The same grind is playing out on the other end of the line, where defensive end Chauncey Golston joins Epenesa in preparing for his first season in the starting lineup.

His daily assignment at the onset of spring camp was dealing with Tristan Wirfs, who missed the final weeks of the spring drills with a minor injury.

Pairing starters against starters has always been commonplace in Iowa spring practices.

Things can get a little heated at times, but developing that edge isn’t necessarily a bad thing and coach Kirk Ferentz considers pairing starters against starters as a good way for players — experienced or inexperienced — to learn.

"Steel sharpens steel. Anytime you have good players playing against good players, it’s a good challenge," Ferentz said. "There are some interesting dynamics that go on this time of year or in the preseason, but It’s all healthy for the team."

Over the course of spring practices and fall camp, some familiarity does develop.

"We know each other’s tendencies," Epenesa said.

A "stab club" is one of the most frequent rush moves used by Epenesa, something Jackson has sniffed out as the two have trained against each other.

"He doesn’t even shoot that left hand sometimes. He’ll just fake and I’ll go out there looking silly clubbing at nothing because he doesn’t put his hand out there," Epenesa said.

Epenesa gets it.

It’s that competitive environment that is pushing both to become the best they can be, and helping push the Hawkeyes toward their potential as a team.

"Fall camp and spring ball, it can get tiring going up against the same guy every day," Epenesa said. "AJ and I have been banging head for 15 practices.
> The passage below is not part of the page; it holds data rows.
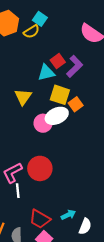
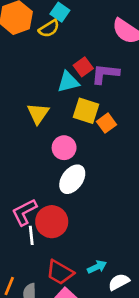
purple L-shape: (75, 66) -> (105, 74), turned -130
white ellipse: (57, 116) -> (72, 179), moved, turned -30
red circle: (40, 168) -> (52, 222), moved
white semicircle: (85, 226) -> (119, 282), turned -140

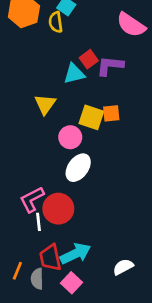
yellow semicircle: (49, 29) -> (56, 22), turned 114
yellow square: (86, 111) -> (91, 117), moved
orange square: (107, 123) -> (111, 113), turned 30
cyan arrow: (97, 267) -> (76, 254), moved, size x1.6
red trapezoid: (60, 272) -> (50, 258), moved, turned 48

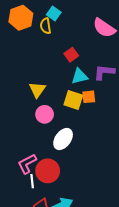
purple L-shape: (110, 66) -> (104, 72), moved
cyan triangle: (74, 74) -> (80, 76), moved
pink circle: (70, 137) -> (45, 114), moved

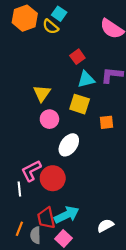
yellow semicircle: (46, 26) -> (51, 27), turned -42
orange square: (89, 97) -> (106, 122), moved
white line: (32, 181) -> (19, 189), moved

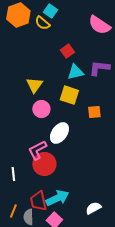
pink L-shape: (31, 171) -> (37, 150), moved

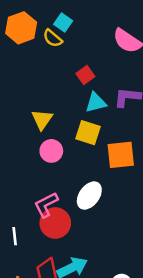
orange square: (94, 112) -> (121, 155), size x1.6
white ellipse: (59, 133) -> (89, 196), moved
I love the guy and frustrations get high, but we’re out here to get better and help each other get better. We both know that."

That fits into Epenesa’s primary objective as he works toward the start of his junior season.
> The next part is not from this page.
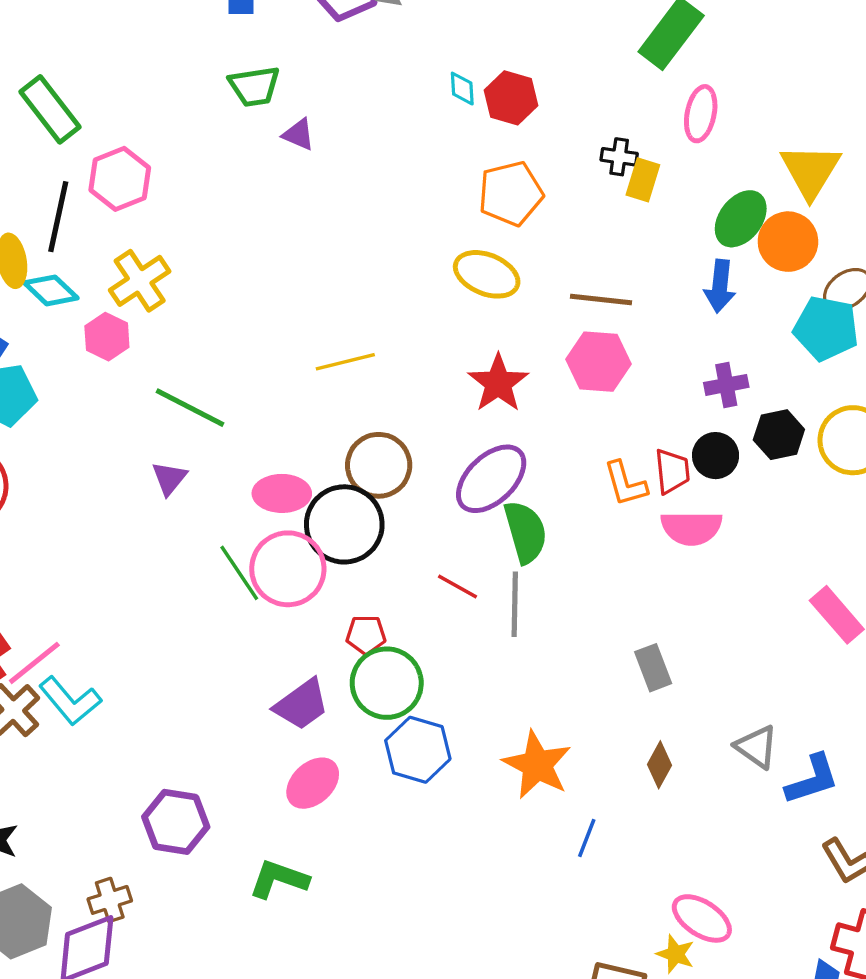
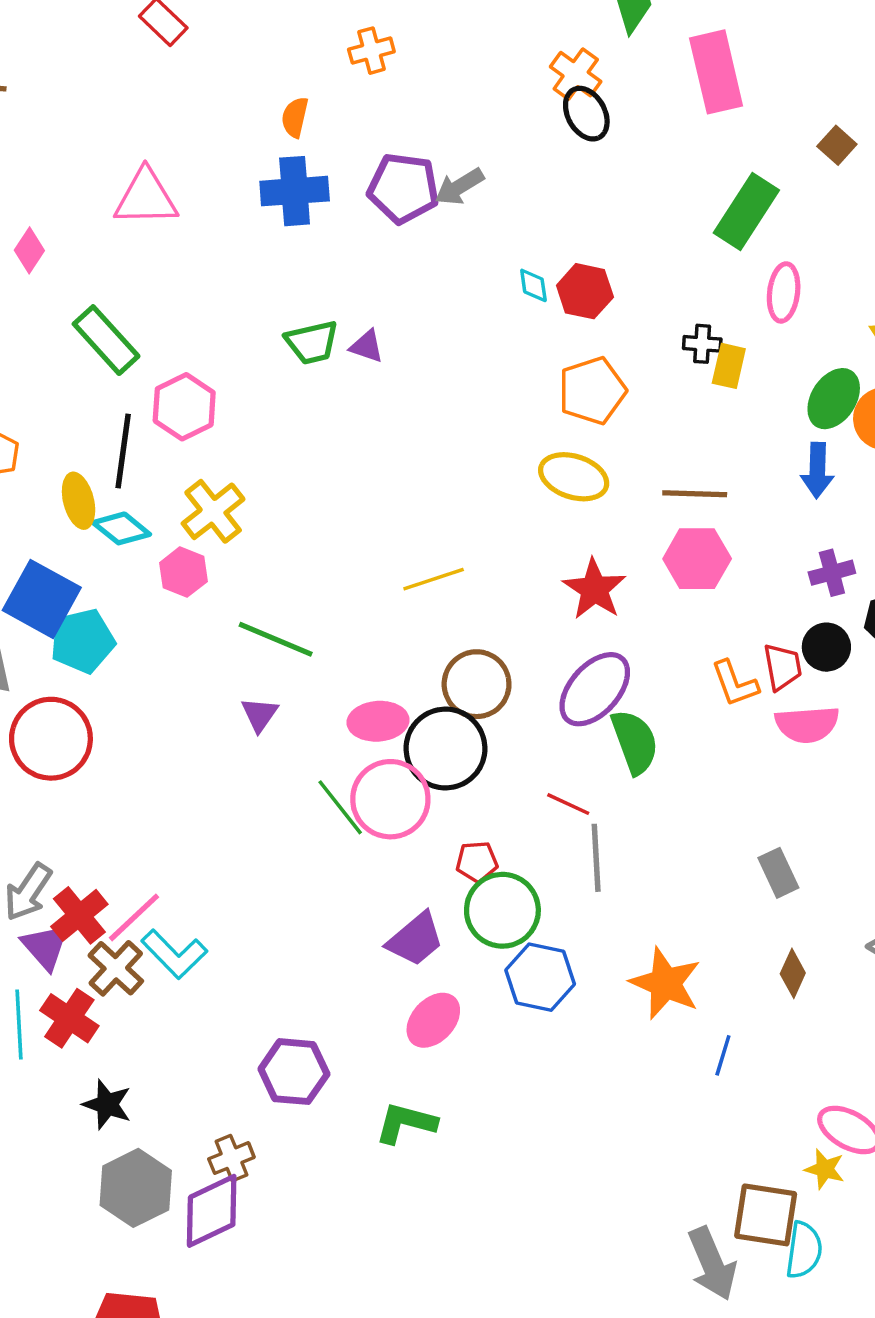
green trapezoid: (254, 86) -> (312, 342), moved
gray line: (515, 604) -> (596, 858), moved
"What can I do more? What can I do better? That’s where my thoughts are right now," Epenesa said. "That doesn’t change from one year to the next. I feel like I have a lot to learn and improve at."

Despite not starting as part of an eight-player defensive line rotation, Epenesa earned first-team all-Big honors and led the conference with 10.5 sacks last season. His 37.5 tackles included 16.5 tackles for a loss, and only three Big Ten players forced more than the four fumbles Epenesa forced in 2018.

"There is a lot of room for me to grow," Epenesa said. "And, going up against Big A.J. every day is helping me get there."

One of three returning starters on the offensive line, Jackson earned second-team all-Big Ten recognition last season.

He is working to become a more vocal leader and concentrated this spring on growing the consistency in his run blocking.

"Iowa is known for running the football, so it’s very important for me to get better and for us as a team to take it to the next level in the run game," Jackson said.

He said working opposite of Epenesa on a regular basis is helping make that happen.

"When you go up against somebody as good as A.J., you have to get better if you want to compete," Jackson said. "He’s as good as anybody we will see and to work against him, it only helps me. I hope I can push him as much as he pushes me. If that happens, it will be good for both of us."